• Direction
Copy every one of the records below verbatim, line for line.

• Record list
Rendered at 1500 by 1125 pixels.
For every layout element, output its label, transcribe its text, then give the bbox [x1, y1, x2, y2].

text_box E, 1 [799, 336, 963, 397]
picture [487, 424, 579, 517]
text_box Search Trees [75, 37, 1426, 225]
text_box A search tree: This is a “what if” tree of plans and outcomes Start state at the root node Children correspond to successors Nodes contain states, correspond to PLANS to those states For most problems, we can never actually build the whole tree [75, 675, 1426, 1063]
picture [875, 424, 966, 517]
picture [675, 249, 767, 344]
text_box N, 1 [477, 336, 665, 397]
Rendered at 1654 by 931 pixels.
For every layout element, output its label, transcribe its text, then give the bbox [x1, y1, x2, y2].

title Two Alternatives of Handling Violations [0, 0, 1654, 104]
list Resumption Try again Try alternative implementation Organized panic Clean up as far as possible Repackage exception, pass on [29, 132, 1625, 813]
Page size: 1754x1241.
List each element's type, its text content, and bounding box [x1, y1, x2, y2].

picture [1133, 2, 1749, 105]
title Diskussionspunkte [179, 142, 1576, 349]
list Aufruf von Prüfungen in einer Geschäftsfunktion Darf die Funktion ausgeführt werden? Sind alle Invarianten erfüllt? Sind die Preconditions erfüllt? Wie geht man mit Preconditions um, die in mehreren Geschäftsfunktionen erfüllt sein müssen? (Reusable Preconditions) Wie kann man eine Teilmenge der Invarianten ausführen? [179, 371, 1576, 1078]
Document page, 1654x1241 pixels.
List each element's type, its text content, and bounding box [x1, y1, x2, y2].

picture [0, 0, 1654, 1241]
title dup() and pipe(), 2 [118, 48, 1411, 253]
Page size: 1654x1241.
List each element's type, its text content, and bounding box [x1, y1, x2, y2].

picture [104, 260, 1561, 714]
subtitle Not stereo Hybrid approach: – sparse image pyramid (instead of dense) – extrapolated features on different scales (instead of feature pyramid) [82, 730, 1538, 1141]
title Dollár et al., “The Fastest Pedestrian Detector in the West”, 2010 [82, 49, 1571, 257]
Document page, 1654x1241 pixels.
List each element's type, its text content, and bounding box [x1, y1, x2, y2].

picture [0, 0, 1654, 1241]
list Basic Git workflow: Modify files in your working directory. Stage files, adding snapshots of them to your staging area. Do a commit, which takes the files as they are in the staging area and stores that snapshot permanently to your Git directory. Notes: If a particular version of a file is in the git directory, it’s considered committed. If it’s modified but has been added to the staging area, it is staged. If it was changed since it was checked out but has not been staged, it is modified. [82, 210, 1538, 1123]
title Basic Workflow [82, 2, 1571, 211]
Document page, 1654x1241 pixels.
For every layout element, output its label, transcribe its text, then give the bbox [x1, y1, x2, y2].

• Answer below
Rendered at 1500 by 1125 pixels.
For every layout element, output its label, transcribe its text, then give the bbox [x1, y1, x2, y2].

text_box E, 1 [799, 336, 963, 397]
picture [487, 424, 579, 517]
text_box Search Trees [75, 37, 1426, 225]
text_box A search tree: This is a “what if” tree of plans and outcomes Start state at the root node Children correspond to successors Nodes contain states, correspond to PLANS to those states For most problems, we can never actually build the whole tree [75, 675, 1426, 1063]
picture [875, 424, 966, 517]
picture [675, 249, 767, 344]
text_box N, 1 [477, 336, 665, 397]
Rendered at 1654 by 931 pixels.
For every layout element, output its label, transcribe its text, then give the bbox [x1, y1, x2, y2].

title Two Alternatives of Handling Violations [0, 0, 1654, 104]
list Resumption Try again Try alternative implementation Organized panic Clean up as far as possible Repackage exception, pass on [29, 132, 1625, 813]
Page size: 1754x1241.
List each element's type, its text content, and bounding box [x1, y1, x2, y2].

picture [1133, 2, 1749, 105]
title Diskussionspunkte [179, 142, 1576, 349]
list Aufruf von Prüfungen in einer Geschäftsfunktion Darf die Funktion ausgeführt werden? Sind alle Invarianten erfüllt? Sind die Preconditions erfüllt? Wie geht man mit Preconditions um, die in mehreren Geschäftsfunktionen erfüllt sein müssen? (Reusable Preconditions) Wie kann man eine Teilmenge der Invarianten ausführen? [179, 371, 1576, 1078]
Document page, 1654x1241 pixels.
List each element's type, its text content, and bounding box [x1, y1, x2, y2].

picture [0, 0, 1654, 1241]
title dup() and pipe(), 2 [118, 48, 1411, 253]
Page size: 1654x1241.
List each element's type, its text content, and bounding box [x1, y1, x2, y2].

picture [104, 260, 1561, 714]
subtitle Not stereo Hybrid approach: – sparse image pyramid (instead of dense) – extrapolated features on different scales (instead of feature pyramid) [82, 730, 1538, 1141]
title Dollár et al., “The Fastest Pedestrian Detector in the West”, 2010 [82, 49, 1571, 257]
Document page, 1654x1241 pixels.
List each element's type, its text content, and bounding box [x1, y1, x2, y2].

picture [0, 0, 1654, 1241]
list Basic Git workflow: Modify files in your working directory. Stage files, adding snapshots of them to your staging area. Do a commit, which takes the files as they are in the staging area and stores that snapshot permanently to your Git directory. Notes: If a particular version of a file is in the git directory, it’s considered committed. If it’s modified but has been added to the staging area, it is staged. If it was changed since it was checked out but has not been staged, it is modified. [82, 210, 1538, 1123]
title Basic Workflow [82, 2, 1571, 211]
Document page, 1654x1241 pixels.
For every layout element, output its label, transcribe its text, then give the bbox [x1, y1, x2, y2].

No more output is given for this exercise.